The first step toward solutions — as Breen has stressed in numerous presentations of Prepare Maine around the state — is simply to focus public attention on the problem. He quotes survey data showing that, when asked about the state’s most important public issues, people mentioned education 30% of the time as recently as a decade ago. “Now, it barely registers at 3%. We have to start changing that perception.”

Breen acknowledges that Prepare Maine is, at this point, just an outline. “As we start to define some of these issues, it will get harder,” he says. Yet he’s encouraged by the more than 20 organizations willing to sign on as co-sponsors.

“This is too big for any one organization to take on alone,” he says. “It’s not just about K-12 education. It’s about pre-kindergarten, and public and private colleges, and the community college system.”

While many of these institutions have operated independently in the past, with little thought for how they mesh — or don’t mesh — Breen says that, too, must change.

“We’re entering an era in which it’s going to be hard to find any new resources, financial or otherwise,” he says. “That means that we have to get more efficient at everything we do in education.”

The collaboration needs to extend well beyond the educational institutions themselves, Breen says.

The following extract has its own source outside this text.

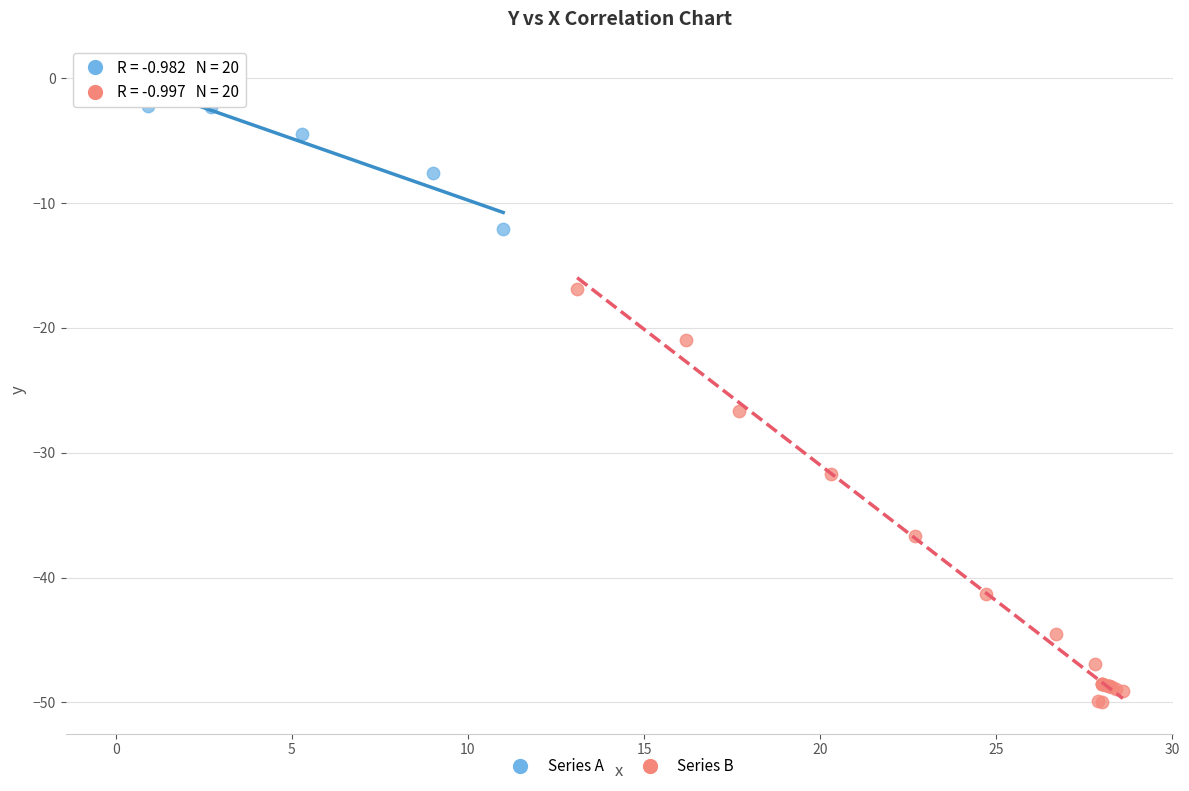

Which series reaches the maximum Y coordinate?

Series A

Towns as small as Jackman have accomplished a great deal in a short time. Business leadership there was instrumental in turning around a school system with a high dropout rate to one where every single high school senior is going off to college or advanced training, he says.

And what Jackman can do, Breen says, Maine as a whole can do. “It’s not that these other issues, whether energy, or health care or jobs, aren’t important. They are. But they don’t have the central place that education has in improving the lives of every child in Maine. It’s not just an issue for parents or teachers or principals. It’s an issue for everyone in the community.”